# • swell.gr • BMW 520 Zaino Correction Detail •



## Swell.gr (May 7, 2008)

Hello everyone. 
Not a long time ago, a heavily swirled BMW 520 crossed our step in order to gain some glory back.


















Other than the usual swirls, we had to deal with some deeper scratches, rds and some pigtails on the hood which 
were leftovers after a repair/respray of the whole panel.

The following pictures show the car as we delivered it.


















































































































































































Some PTG measurements










































And then clay










As a typical BMW hard paint, we needed the most out of our polishes so we went the Menzerna FG400 way with some wool cutting pads. 
Refinement was completed with SF4000 and Polishing Pads.

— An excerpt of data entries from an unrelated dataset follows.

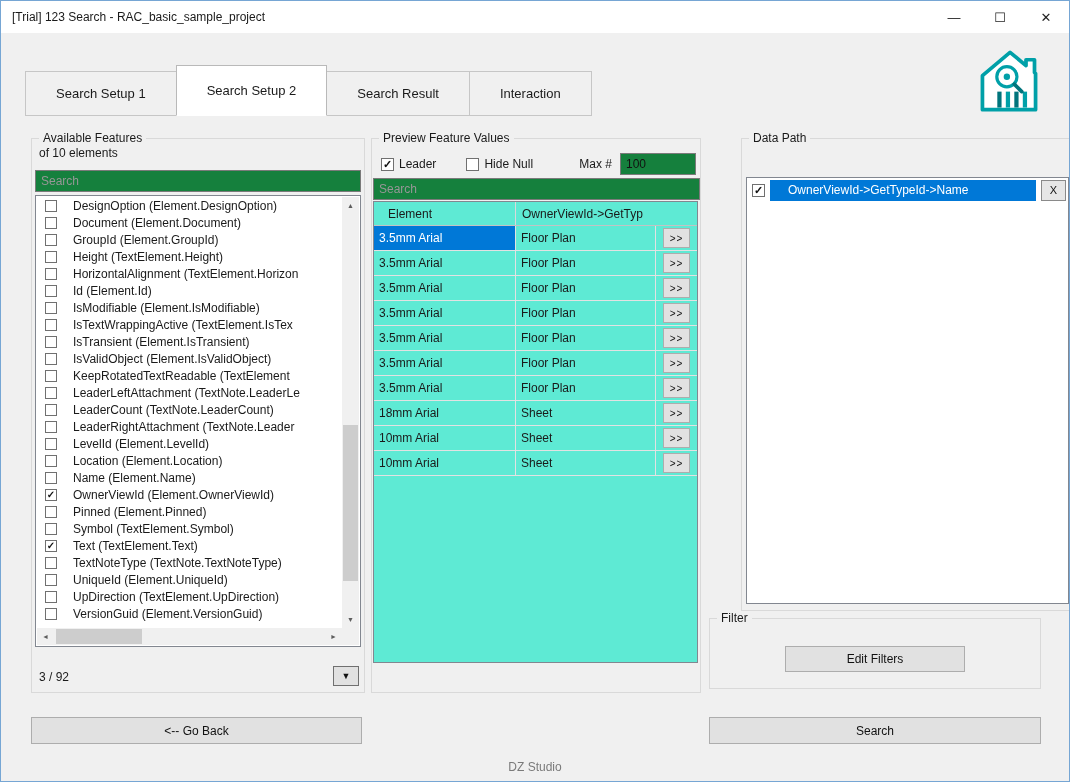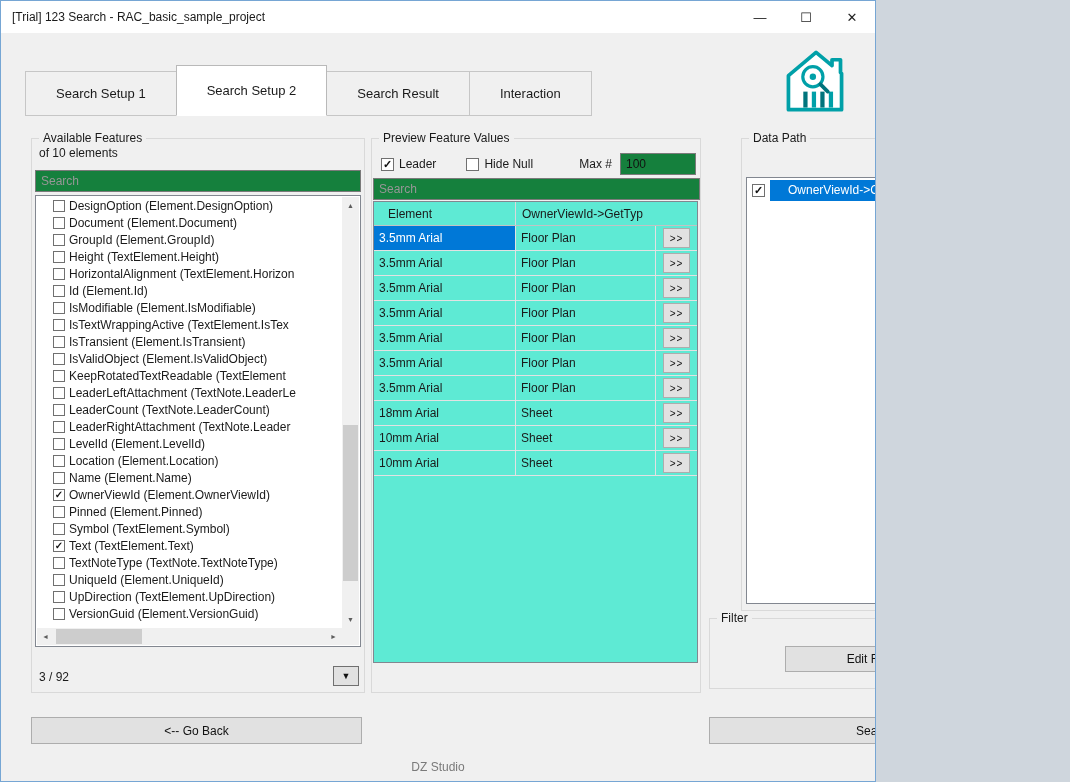--- a/index.html
+++ b/index.html
@@ -1,18 +1,18 @@
 <!DOCTYPE html>
 <html><head>
 <meta charset="utf-8">
 <style>
   * { margin:0; padding:0; box-sizing:border-box; }
   html,body { background:#cfd6dd; font-family:"Liberation Sans", sans-serif; }
   .window {
-    position:relative; width:876px; height:782px; background:#f0f0f0;
+    position:relative; width:1070px; height:782px; background:#f0f0f0;
     border:1px solid #76a6d4; overflow:hidden; font-size:12px; color:#1a1a1a;
   }
   
   .titlebar { height:32px; background:#ffffff; display:flex; align-items:center; }
   .titlebar .title { flex:1; padding-left:11px; font-size:12px; white-space:nowrap; }
   .win-controls { display:flex; height:100%; }
   .win-btn { width:46px; height:100%; display:flex; align-items:center; justify-content:center;
     background:#fff; border:none; font-size:13px; color:#222; font-family:inherit; }
   
   .tabs { position:absolute; left:24px; top:64px; display:flex; align-items:flex-end; }
@@ -31,21 +31,21 @@
   .txt-input::placeholder { color:#969696; }
   .cb { width:13px; height:13px; border:1px solid #707070; background:#fff; flex:none;
     display:inline-flex; align-items:center; justify-content:center; font-size:11px; line-height:1; }
   .cb.checked::after { content:"✓"; color:#111; font-weight:bold; }
   .btn { background:#e1e1e1; border:1px solid #adadad; font-size:12px; font-family:inherit; color:#111;
     display:flex; align-items:center; justify-content:center; cursor:default; }
   
   .subtitle { position:absolute; left:7px; top:7px; }
   .listbox { position:absolute; border:1px solid #828790; background:#fff; }
   .tree-items { position:absolute; top:1px; left:1px; right:18px; bottom:18px; overflow:hidden; }
-  .tree-item { height:17px; display:flex; align-items:center; gap:4px; padding-left:16px; white-space:nowrap; }
+  .tree-item { height:17px; display:flex; align-items:center; gap:16px; padding-left:8px; white-space:nowrap; }
   .tree-item .cb { width:12px; height:12px; font-size:10px; }
   .tree-label { font-size:12px; }
   
   .vscroll { position:absolute; top:1px; right:1px; bottom:18px; width:17px; background:#f0f0f0; }
   .hscroll { position:absolute; left:1px; right:18px; bottom:1px; height:17px; background:#f0f0f0; }
   .scroll-corner { position:absolute; right:1px; bottom:1px; width:17px; height:17px; background:#f0f0f0; }
   .sb-arrow { position:absolute; width:17px; height:17px; display:flex; align-items:center; justify-content:center;
     font-size:7px; color:#5d5d5d; }
   .vscroll .up { top:0; } .vscroll .down { bottom:0; }
   .hscroll .left { left:0; } .hscroll .right { right:0; }

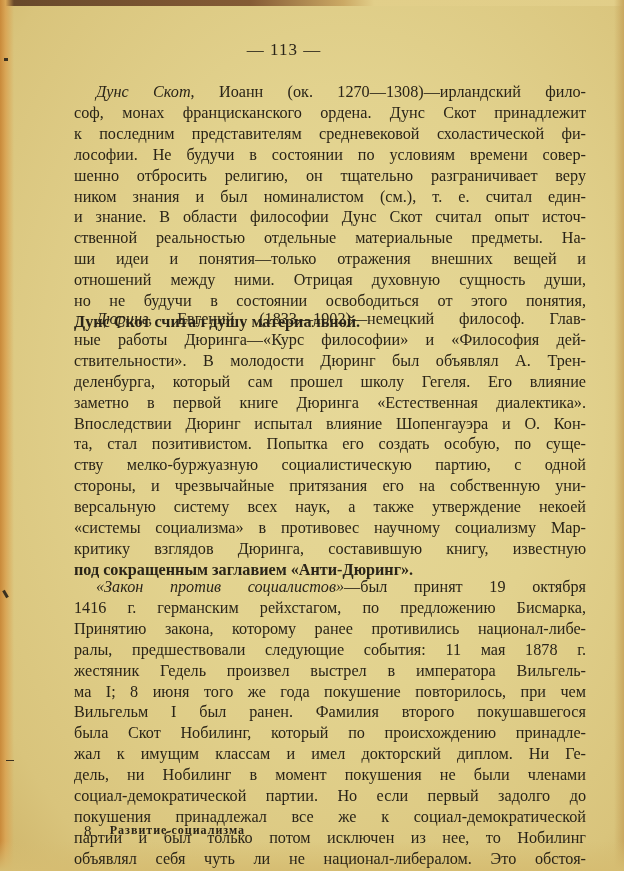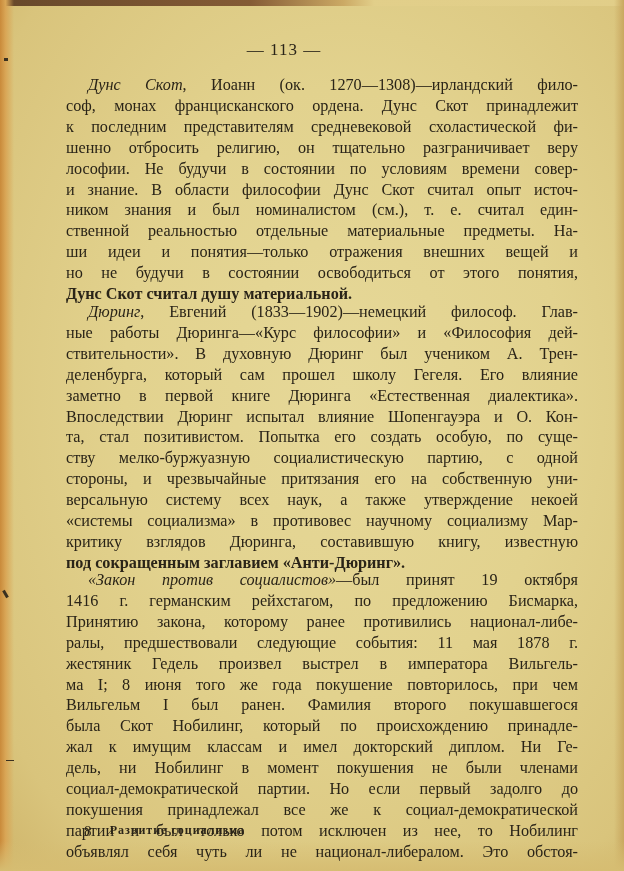--- a/index.html
+++ b/index.html
@@ -50,25 +50,26 @@
       position: absolute;
       top: 40px;
       left: 0;
       width: 568px;
       text-align: center;
       font-size: 17px;
       letter-spacing: 1px;
     }
     .text-block {
       position: absolute;
-      left: 66px;
+      left: 74px;
       width: 512px;
       font-size: 16.2px;
       line-height: 20.9px;
       text-align: justify;
+      margin-top: 7px;
     }
     .text-block .line {
       display: block;
       text-align: justify;
       text-align-last: justify;
       white-space: nowrap;
       overflow: visible;
     }
     .text-block .line.last {
       text-align-last: left;
@@ -113,34 +114,35 @@
   <div class="left-edge"></div>
   <div class="right-edge"></div>
   <div class="bottom-edge"></div>
 
   <div class="page-number">— 113 —</div>
 
   <div class="text-block" id="entry-duns">
     <span class="line indent"><span class="term">Дунс Скот</span><span>, Иоанн  (ок. 1270—1308)—ирландский фило-</span></span>
     <span class="line">соф, монах францисканского ордена. Дунс Скот принадлежит</span>
     <span class="line">к последним представителям средневековой схоластической фи-</span>
+    <span class="line">лософии. Не будучи в состоянии по условиям времени совер-</span>
     <span class="line">шенно отбросить религию, он тщательно разграничивает веру</span>
-    <span class="line">лософии. Не будучи в состоянии по условиям времени совер-</span>
+    <span class="line">ником знания и был номиналистом (см.), т. е. считал един-</span>
     <span class="line">и знание. В области философии Дунс Скот считал опыт источ-</span>
-    <span class="line">ником знания и был номиналистом (см.), т. е. считал един-</span>
     <span class="line">ственной реальностью отдельные материальные предметы. На-</span>
     <span class="line">ши идеи и понятия—только отражения внешних вещей и</span>
+    <span class="line">отношений между ними. Отрицая духовную сущность души,</span>
     <span class="line">но не будучи в состоянии освободиться от этого понятия,</span>
     <span class="line last">Дунс Скот считал душу материальной.</span>
   </div>
 
   <div class="text-block" id="entry-duering">
     <span class="line indent"><span class="term">Дюринг</span><span>, Евгений (1833—1902)—немецкий философ. Глав-</span></span>
     <span class="line">ные работы Дюринга—«Курс философии» и «Философия дей-</span>
-    <span class="line">ствительности». В духовную Дюринг был учеником А. Трен-</span>
+    <span class="line">ствительности». В молодости Дюринг был объявлял А. Трен-</span>
     <span class="line">деленбурга, который сам прошел школу Гегеля. Его влияние</span>
     <span class="line">заметно в первой книге Дюринга «Естественная диалектика».</span>
     <span class="line">Впоследствии Дюринг испытал влияние Шопенгауэра и О. Кон-</span>
     <span class="line">та, стал позитивистом. Попытка его создать особую, по суще-</span>
     <span class="line">ству мелко-буржуазную социалистическую партию, с одной</span>
     <span class="line">стороны, и чрезвычайные притязания его на собственную уни-</span>
     <span class="line">версальную систему всех наук, а также утверждение некоей</span>
     <span class="line">«системы социализма» в противовес научному социализму Мар-</span>
     <span class="line">критику взглядов Дюринга, составившую книгу, известную</span>
     <span class="line last">под сокращенным заглавием «Анти-Дюринг».</span>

Some 50-50 shots showing the extend of the correction


































































And some before/after shots















































































































As always, some details other than paint's perfection needed our attention. Tires were treated with Zaino Z-16, all trims were dressed with AF Revive and all wheel arches were treated with FK #108 Top Kote.

Before protection, we had an IPA wipe down and then some Zaino ZAIO was applied as a perfect basis for the next step, one of my favorites, Zaino Z-2.

So 2 layers of ZFXed Z-2 gave the protection we wanted with 45-60 minutes cure time in between. 
Zaino's QD, Z-6 was used to boost the glossiness of the 2 layers of Z-2.
The next day, a final touch was given using Zaino Grand Finale Z-8.

Some final shots in our store


















































































And some under sunlight


































Thank you for reading


----------



## tonyy (Jul 26, 2008)

Great job as always :thumb: and very nice reflections..


----------



## Pedro.Malheiro (Mar 18, 2011)

great job!


----------



## Demetrios72 (Jun 27, 2011)

Really nice work Mr Swell :thumb:

Nice reflections


----------



## Demetrios (May 8, 2011)

Nice going Mike, great work as always !!


----------



## TopSport+ (Jul 22, 2012)

awesome work


----------



## Luis (Sep 10, 2012)

Excellent work Mike as always

:thumb:


----------



## Derekh929 (Aug 28, 2011)

Mike great correction as always on the rock solid BM paint


----------



## Doc943 (Mar 27, 2011)

Good stuff! 

Pardon my ignorance but what are "pigtails"?


----------



## Swell.gr (May 7, 2008)

Thanks a lot mates :thumb:



Doc943 said:


> Good stuff!
> 
> Pardon my ignorance but what are "pigtails"?





> *Pigtails*
> These types of scratches look like a *curly pig tail* and are left in the paint by a DA Sander. Typically what happens is an abrasive particle gets trapped between the paint and the face of your sanding paper and because the backing plate that holds the sandpaper is moving in an oscillating fashion, it grinds the abrasive particle into the paint in a curly pattern that looks somewhat like the tail on a pig, thus the name
> http://www.autogeekonline.net/forum...pots-bird-droping-etchings-micro-marring.html


----------



## Pavlosgreece (May 19, 2011)

Great job as always Mike..... :thumb::thumb::thumb::thumb:


----------



## boomboom (Sep 11, 2010)

Amazing result and finish, once more Mike..


----------



## skorpios (Sep 11, 2011)

Stunning finals on the bimmer Mike! :thumb:
I saw the paintwork and it was in a pathetic condition before correction, which is obvious in these excellent 50/50s.
In the end, it was corrected and given the so much needed TLC, in order to have the looks that such a car deserves! :argie:


----------



## tansel (Sep 26, 2010)

deeeep black :thumb:


----------



## Black.MB (Aug 22, 2012)

Another top job Mike!:thumb:
If it was mine, I'd have it debadged the first day lol:thumb:


----------



## prokopas (Apr 29, 2010)

Exceptional work mike


----------